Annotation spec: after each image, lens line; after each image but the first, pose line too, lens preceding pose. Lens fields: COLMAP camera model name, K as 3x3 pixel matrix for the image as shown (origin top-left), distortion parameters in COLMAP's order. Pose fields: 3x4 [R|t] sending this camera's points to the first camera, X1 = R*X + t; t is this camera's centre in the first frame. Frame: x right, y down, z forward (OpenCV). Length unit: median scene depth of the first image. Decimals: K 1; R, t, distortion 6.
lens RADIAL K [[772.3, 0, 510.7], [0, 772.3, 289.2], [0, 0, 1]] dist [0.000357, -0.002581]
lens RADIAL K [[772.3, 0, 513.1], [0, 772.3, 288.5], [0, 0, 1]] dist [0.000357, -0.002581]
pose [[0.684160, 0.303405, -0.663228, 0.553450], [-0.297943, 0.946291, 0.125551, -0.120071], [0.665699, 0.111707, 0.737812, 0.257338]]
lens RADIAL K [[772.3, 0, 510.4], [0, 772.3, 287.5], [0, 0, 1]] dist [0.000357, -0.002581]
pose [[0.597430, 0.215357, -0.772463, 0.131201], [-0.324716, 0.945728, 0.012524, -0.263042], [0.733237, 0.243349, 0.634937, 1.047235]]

* **Work to complete**
Please copy every line of the entries above, character for character, with nothing changed.

* **Solution to this problem**
Annotation spec: after each image, lens line; after each image but the first, pose line too, lens preceding pose. Lens fields: COLMAP camera model name, K as 3x3 pixel matrix for the image as shown (origin top-left), distortion parameters in COLMAP's order. Pose fields: 3x4 [R|t] sending this camera's points to the first camera, X1 = R*X + t; t is this camera's centre in the first frame. Frame: x right, y down, z forward (OpenCV). Length unit: median scene depth of the first image. Decimals: K 1; R, t, distortion 6.
lens RADIAL K [[772.3, 0, 510.7], [0, 772.3, 289.2], [0, 0, 1]] dist [0.000357, -0.002581]
lens RADIAL K [[772.3, 0, 513.1], [0, 772.3, 288.5], [0, 0, 1]] dist [0.000357, -0.002581]
pose [[0.684160, 0.303405, -0.663228, 0.553450], [-0.297943, 0.946291, 0.125551, -0.120071], [0.665699, 0.111707, 0.737812, 0.257338]]
lens RADIAL K [[772.3, 0, 510.4], [0, 772.3, 287.5], [0, 0, 1]] dist [0.000357, -0.002581]
pose [[0.597430, 0.215357, -0.772463, 0.131201], [-0.324716, 0.945728, 0.012524, -0.263042], [0.733237, 0.243349, 0.634937, 1.047235]]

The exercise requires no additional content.